Quand on construit un modèle, on cherche un équilibre : bien apprendre sur le passé, tout en restant performant sur le futur.
Trois notions clés structurent ça.
⚖️ Biais / Variance#
On peut voir un modèle comme une approximation de la réalité.
Biais élevé → modèle trop simple → il ne capture pas bien les patterns → underfitting
Variance élevée → modèle trop complexe → il s’adapte trop aux données d’entraînement → overfitting
👉 Le bon modèle est un compromis entre les deux.
Intuition rapide :
- Trop simple → on rate de l’information
- Trop complexe → on apprend du bruit
🧷 Régularisation#
Pour éviter que le modèle devienne trop complexe, on ajoute une contrainte.
👉 On force le modèle à rester “raisonnable”.
Exemples :
- pénaliser les coefficients trop grands (L1 / L2)

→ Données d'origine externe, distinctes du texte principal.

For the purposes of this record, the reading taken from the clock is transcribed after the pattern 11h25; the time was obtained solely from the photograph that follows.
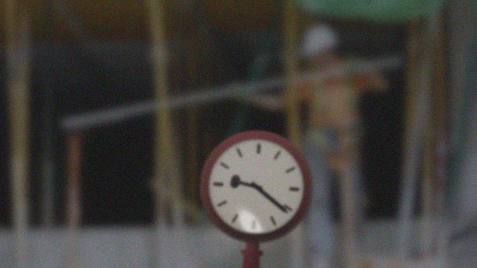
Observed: 9h21
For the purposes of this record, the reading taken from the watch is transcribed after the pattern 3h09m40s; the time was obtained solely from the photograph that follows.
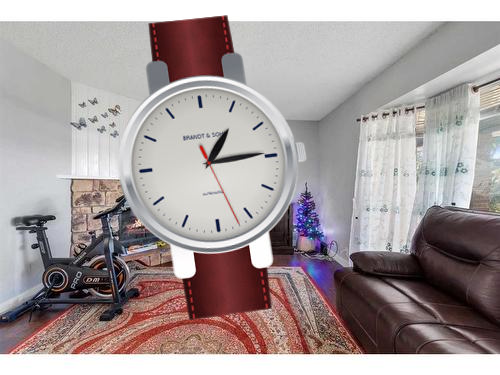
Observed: 1h14m27s
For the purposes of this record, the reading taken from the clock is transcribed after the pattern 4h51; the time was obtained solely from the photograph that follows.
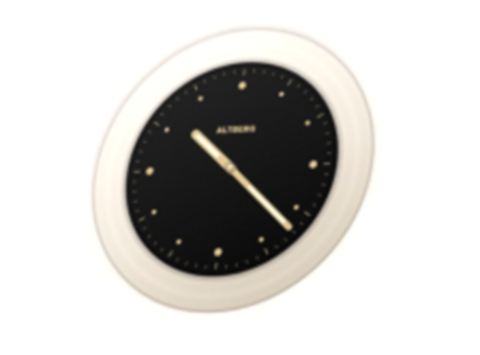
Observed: 10h22
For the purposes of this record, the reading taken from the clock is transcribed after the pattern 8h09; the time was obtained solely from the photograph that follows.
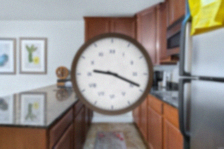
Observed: 9h19
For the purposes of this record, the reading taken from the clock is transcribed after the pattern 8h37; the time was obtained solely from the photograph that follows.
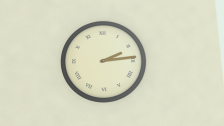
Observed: 2h14
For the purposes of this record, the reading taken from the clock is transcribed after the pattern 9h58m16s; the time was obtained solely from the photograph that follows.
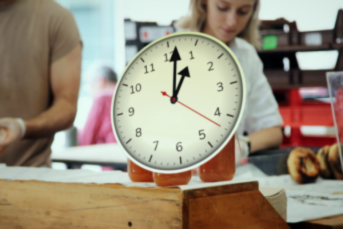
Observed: 1h01m22s
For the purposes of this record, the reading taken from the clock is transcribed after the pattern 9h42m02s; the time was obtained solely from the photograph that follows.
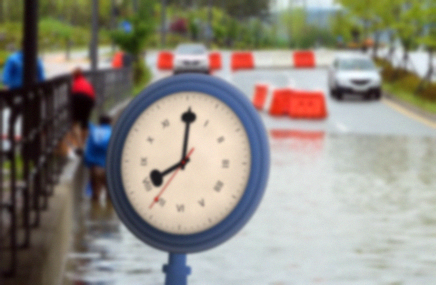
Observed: 8h00m36s
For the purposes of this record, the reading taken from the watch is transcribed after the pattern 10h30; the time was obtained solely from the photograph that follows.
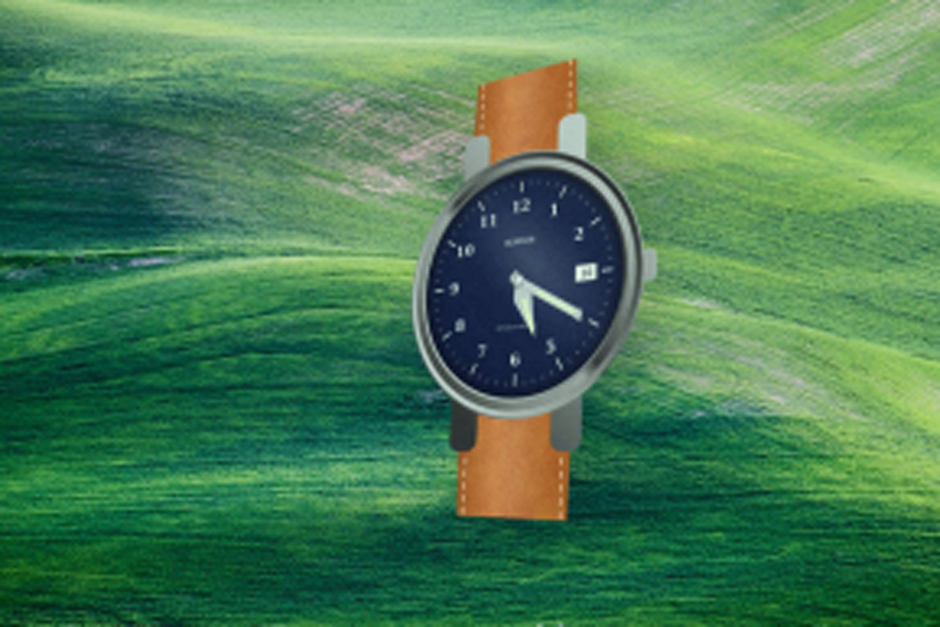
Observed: 5h20
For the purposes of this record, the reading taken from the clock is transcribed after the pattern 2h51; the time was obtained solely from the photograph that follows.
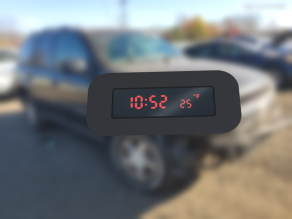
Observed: 10h52
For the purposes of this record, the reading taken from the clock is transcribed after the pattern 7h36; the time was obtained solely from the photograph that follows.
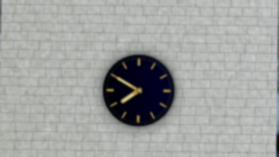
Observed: 7h50
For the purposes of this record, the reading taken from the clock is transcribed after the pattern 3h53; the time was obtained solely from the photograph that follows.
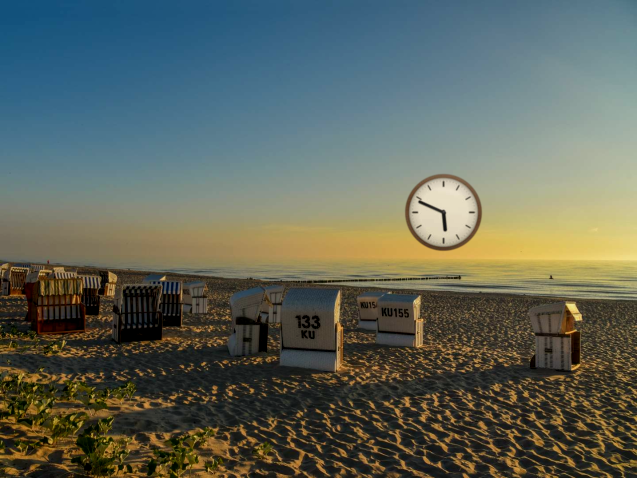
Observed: 5h49
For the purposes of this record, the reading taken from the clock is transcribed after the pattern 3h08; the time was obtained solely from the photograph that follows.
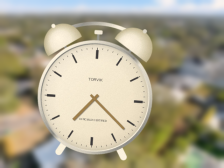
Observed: 7h22
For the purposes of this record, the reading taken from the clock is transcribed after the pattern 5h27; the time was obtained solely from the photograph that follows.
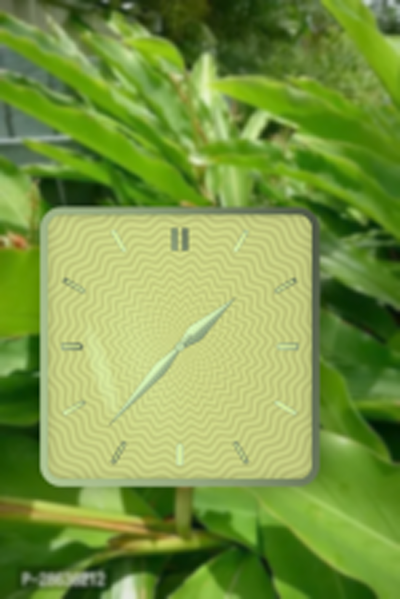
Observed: 1h37
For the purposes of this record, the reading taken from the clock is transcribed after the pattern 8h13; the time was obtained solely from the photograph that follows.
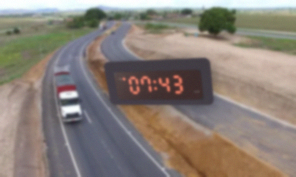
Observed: 7h43
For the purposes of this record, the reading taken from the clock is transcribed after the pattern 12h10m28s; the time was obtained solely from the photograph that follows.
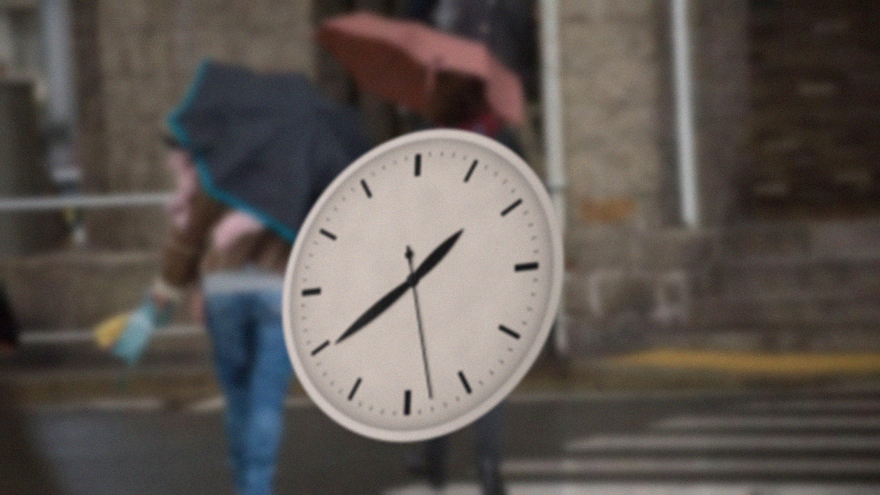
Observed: 1h39m28s
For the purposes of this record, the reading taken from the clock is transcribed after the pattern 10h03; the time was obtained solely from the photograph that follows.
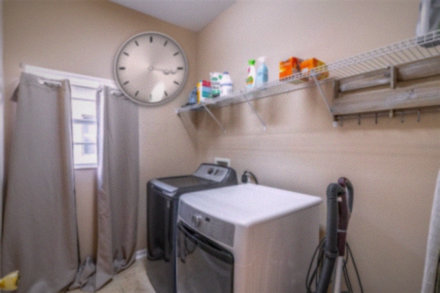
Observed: 3h16
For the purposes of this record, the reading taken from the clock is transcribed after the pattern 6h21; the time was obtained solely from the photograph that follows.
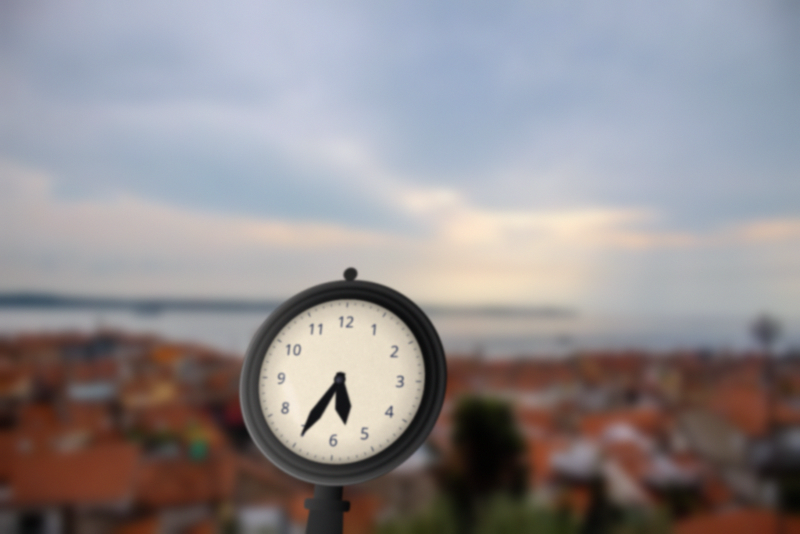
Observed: 5h35
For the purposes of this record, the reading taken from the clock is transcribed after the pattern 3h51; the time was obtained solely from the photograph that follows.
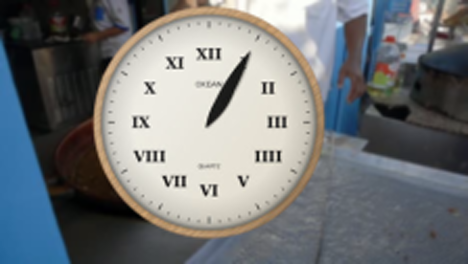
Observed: 1h05
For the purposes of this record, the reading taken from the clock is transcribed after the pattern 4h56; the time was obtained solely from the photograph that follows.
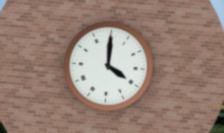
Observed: 4h00
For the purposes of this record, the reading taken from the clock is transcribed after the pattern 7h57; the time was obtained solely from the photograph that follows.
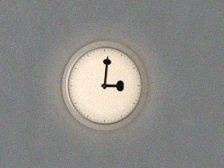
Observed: 3h01
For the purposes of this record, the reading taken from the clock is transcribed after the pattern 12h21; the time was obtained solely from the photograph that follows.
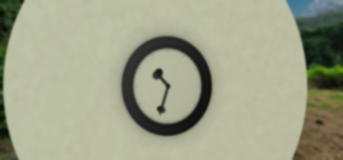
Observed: 10h33
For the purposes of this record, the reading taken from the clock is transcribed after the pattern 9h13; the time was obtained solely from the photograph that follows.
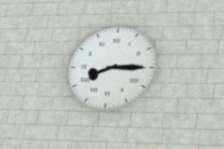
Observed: 8h15
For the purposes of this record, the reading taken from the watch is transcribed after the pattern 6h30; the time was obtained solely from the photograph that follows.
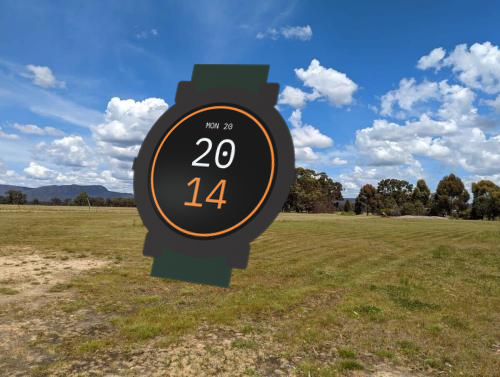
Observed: 20h14
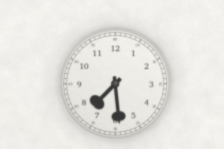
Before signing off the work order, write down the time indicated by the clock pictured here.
7:29
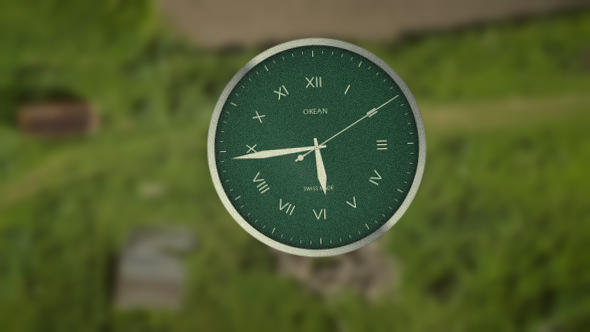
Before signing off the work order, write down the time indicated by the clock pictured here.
5:44:10
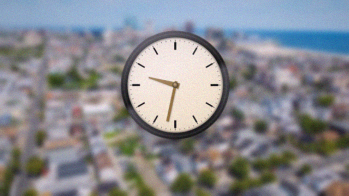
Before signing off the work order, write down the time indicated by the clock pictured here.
9:32
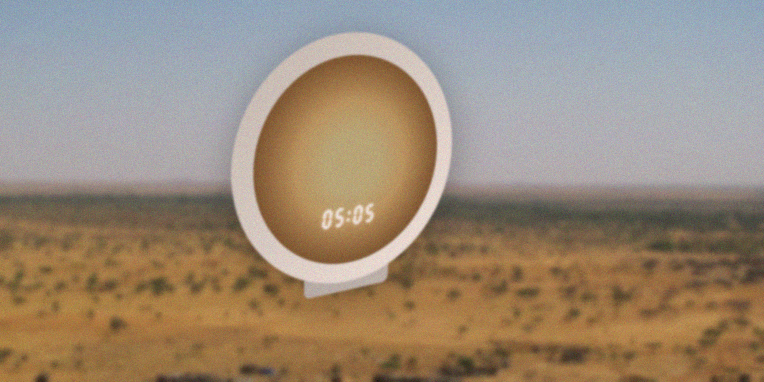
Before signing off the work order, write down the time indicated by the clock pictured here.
5:05
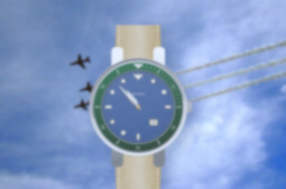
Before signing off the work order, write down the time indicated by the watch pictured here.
10:53
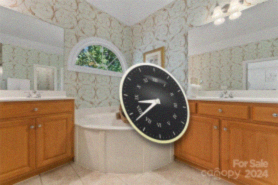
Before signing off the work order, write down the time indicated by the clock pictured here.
8:38
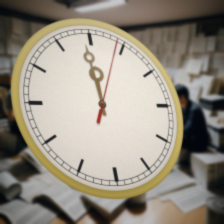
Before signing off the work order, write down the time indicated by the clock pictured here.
11:59:04
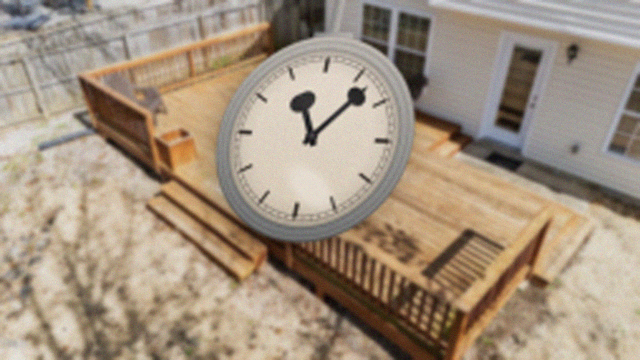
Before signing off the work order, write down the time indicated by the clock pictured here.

- limiter la profondeur d’un arbre
- réduire le nombre de variables
Effet :
- ↓ variance
- ↑ biais (légèrement)
Mais globalement : 👉 meilleure généralisation
🧪 Validation correcte#
Un modèle ne se juge pas sur les données d’entraînement.
👉 Ce qui compte, c’est sa performance sur des données non vues.
En time series, c’est encore plus critique :
- ❌ On ne mélange pas les données (pas de shuffle)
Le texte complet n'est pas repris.